Ondersteuning en bijkopen
Wil een bedrijf ook aanspraak maken op ondersteuning, dan is het aangewezen op de Enterprise Server-uitvoering van Suse Linux. Dat serverbesturingssysteem wordt geleverd met veel producten die als open source gratis beschikbaar zijn. Een voorbeeld is het high-availability clustering product Heartbeat, de Directory Service OpenLDAP en het clusterbestandssysteem OCFS2. “Bij Red Hat word je juist geforceerd steeds meer te kopen”, vertelt John Cooper (bij een groot Amerikaans bedrijf eindverantwoordelijk voor twintig datacenters).
“In Red Hat Enterprise Linux zit bijvoorbeeld geen clusteroplossing. Ze hebben ook geen Directory service die standaard meegeleverd wordt en ook Red Hats geclusterde filesystem GFS moet apart aangeschaft worden. Voordat je alles bij elkaar hebt om een volledig werkende oplossing te bouwen die je in je datacenter kunt gebruiken, ben je duizenden dollars verder. Ze beginnen steeds meer op Microsoft te lijken.”
De andere manier van zakendoen van Novell wordt beter gewaardeerd. Gebruikers hebben voor minder dan vierhonderd euro een volledig ondersteunde versie van Suse Linux Enterprise Server waar alles in zit. Software met meer mogelijkheden dan de open source component biedt Novell ook aan. In plaats van OpenLDAP kan bijvoorbeeld de Novells bedrijfseigen eDirectory ingezet worden en als alternatief voor Heartbeat is er de Novell Cluster Services-software. “Dit zijn twee voorbeelden van proprietary software die voldoet aan open standaarden en dus wel in samenwerking met andere software gebruikt kan worden. Dit is nu precies wat we bedoelen met software voor de open enterprise”, legt Novell-topman Ron Hovsepian uit.
Nog niet aanslaan
Of de Novell-strategie op langere termijn aanslaat, moet nog blijken. Het gaat nu niet heel hard met de acceptatie van Open Enterprise Server waarin juist deze open source en proprietary producten zijn gecombineerd. Steeds meer organisaties die voorheen eigenlijk alleen Red Hat als serieuze oplossing beschouwden, kijken op dit moment naar de mogelijkheden die Suse Linux te bieden heeft.
Dat blijft niet alleen bij kijken, maar betreft ook concreet overgaan naar de Linux-server van Novell.
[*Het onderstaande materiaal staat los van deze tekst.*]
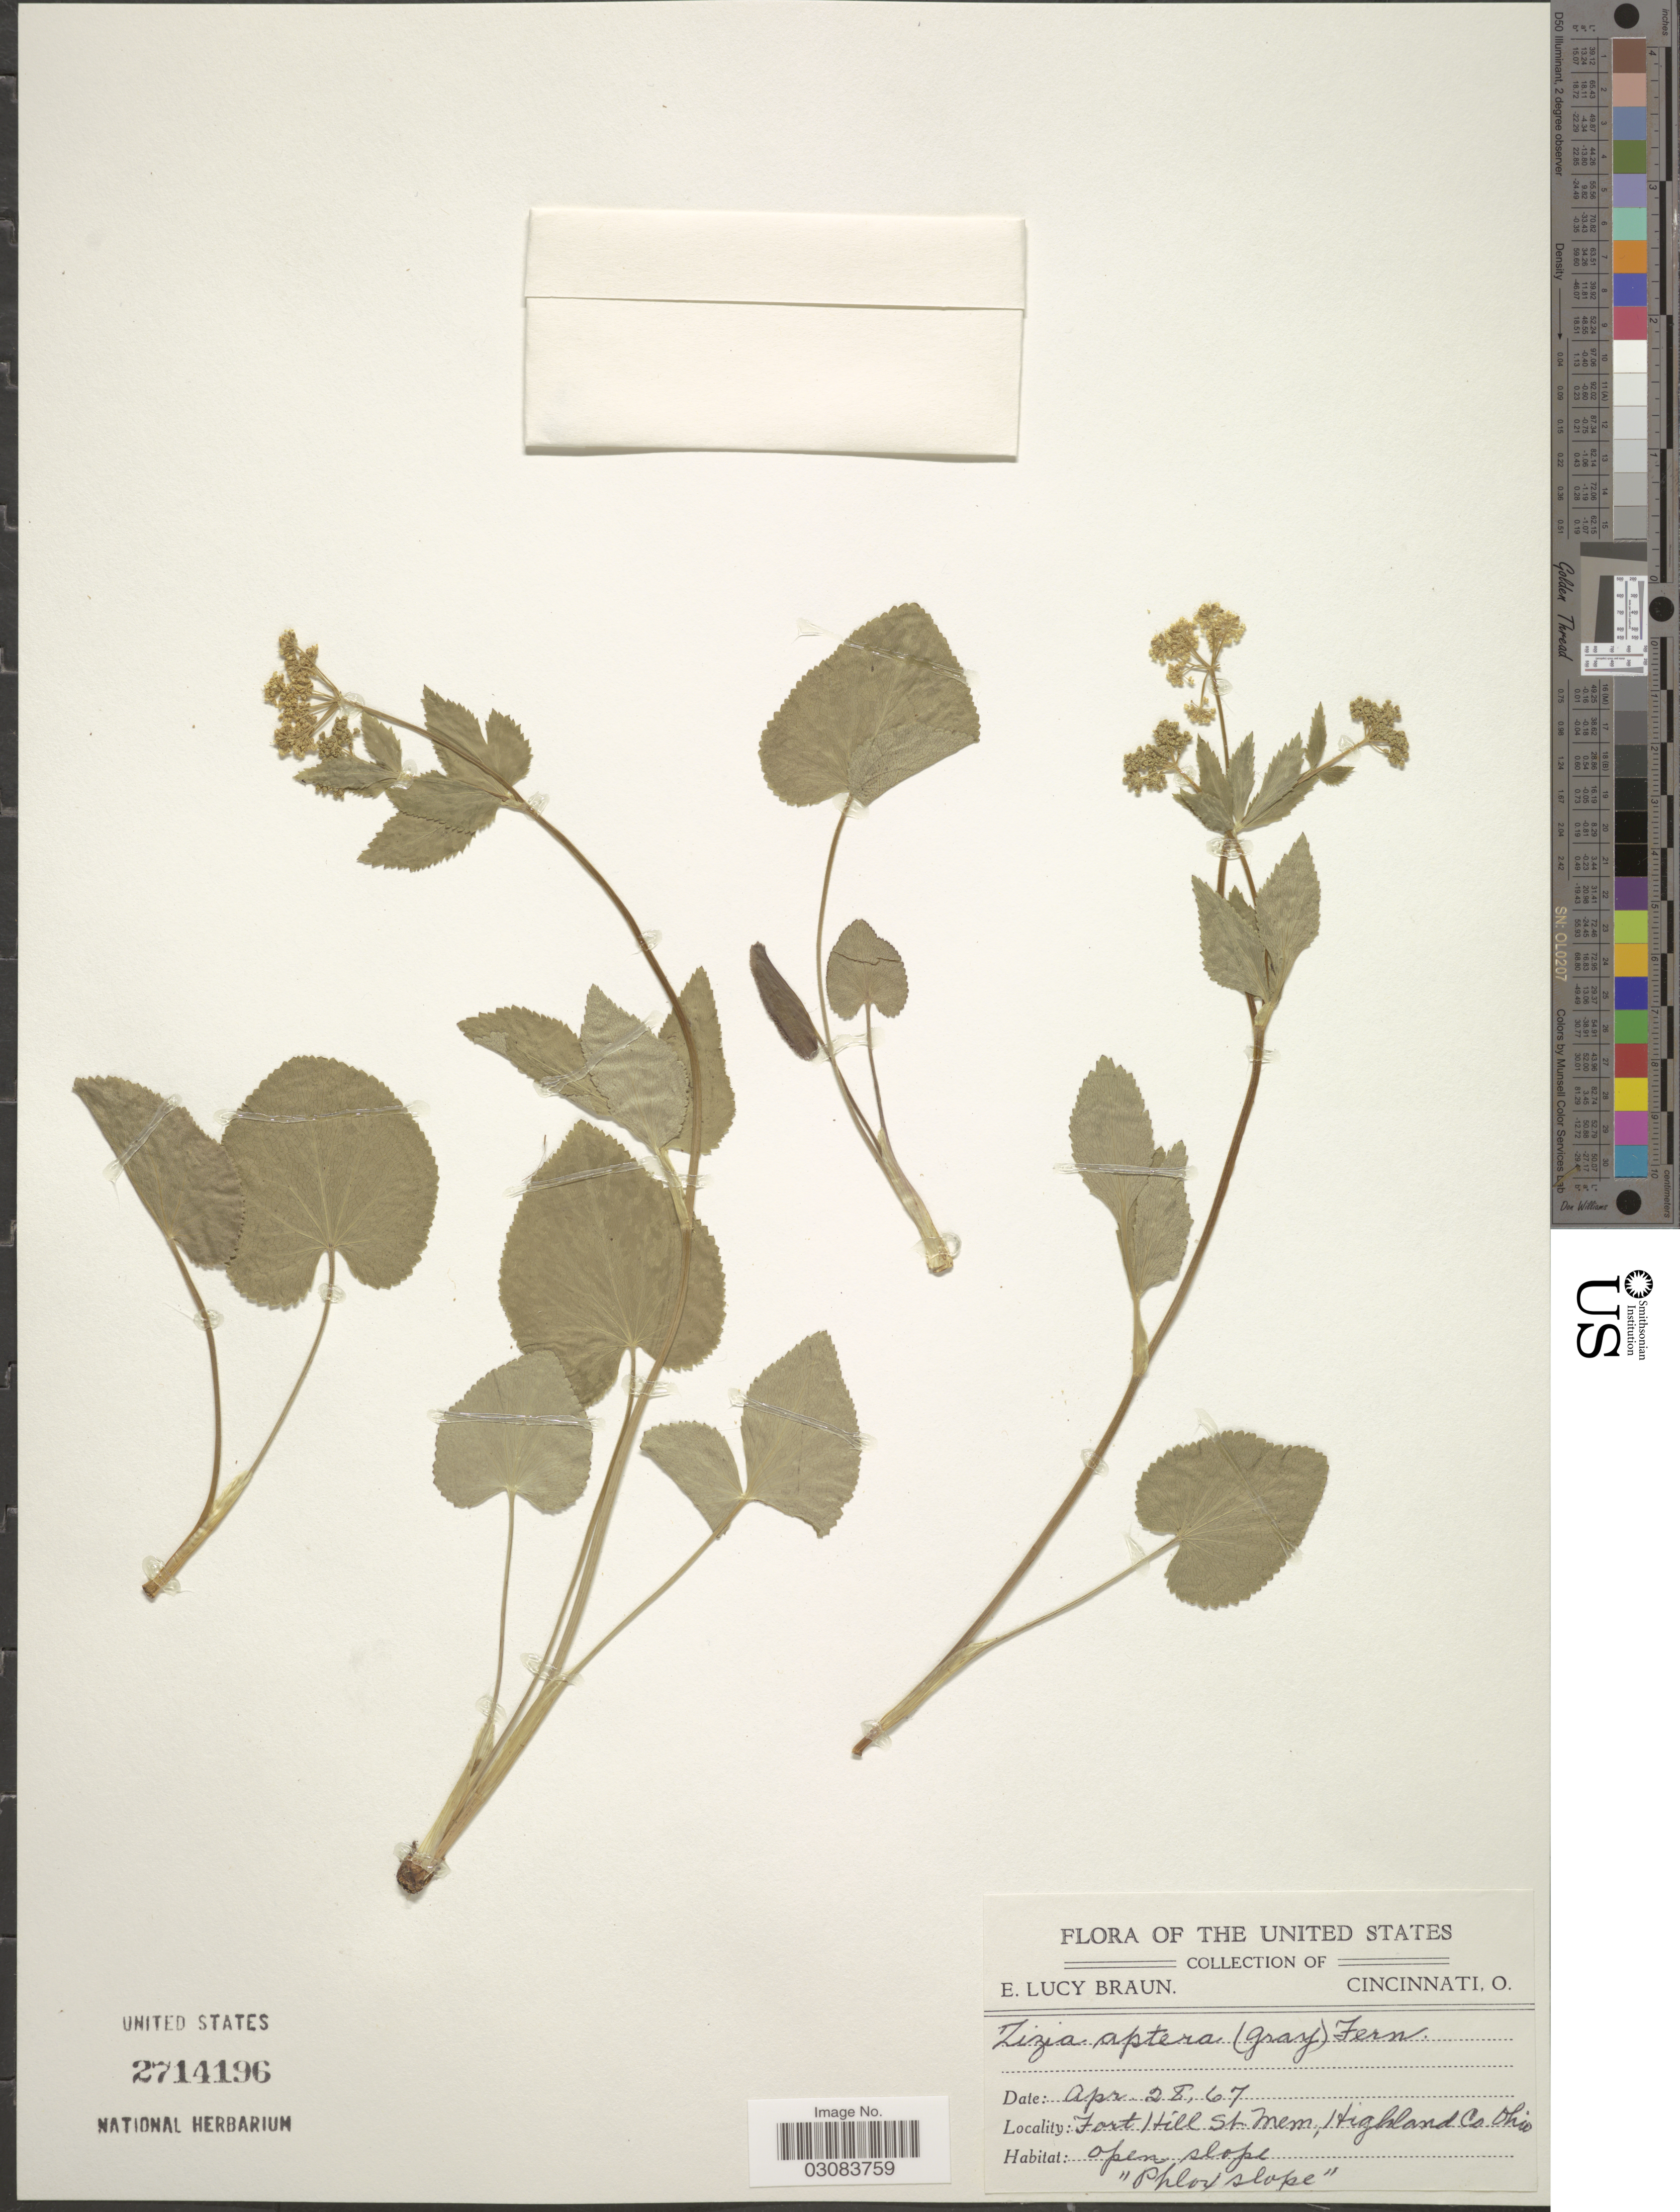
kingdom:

Een klinkend voorbeeld is Deutsche Bahn, maar ook de gemeente Rijswijk, die onlangs als een van de eerste gemeenten in Nederland een aantal Suse Linux servers heeft neergezet. Dat de aanpak van Novell aanspreekt, blijkt ook doordat andere partijen open source en proprietary software met elkaar combineren. Denk bijvoorbeeld aan Oracle, dat speelt met de gedachte van een eigen Linux-distributie om zijn bedrijfseigen database op te draaien.
De beste software
Red Hat houdt juist vast aan zijn boodschap dat alleen open source belangrijk is, maar riskeert daarmee op langere termijn de plank mis te slaan. Veel klanten vinden het namelijk onzinnig dat de Red Hat-software open source is, de updates op die software ook open source zijn, maar dat er alleen betaald moet worden voor het ‘kwaliteitsgaranderende’ Red Hat-logo op deze software.
Het gaat anno 2006 niet meer om wel of niet open source, het gaat om de beste software die bedrijven ervan verzekert dat bedrijfsprocessen voortgang kunnen vinden en voor maar erg weinig partijen maakt het uit of dit een open source oplossing is of een proprietary oplossing. Zolang de software maar voldoet aan open standaarden en hierdoor eenvoudig met software van andere partijen samen kan werken. Vooral de vrijheid van keuze weegt zwaar bij gebruikers.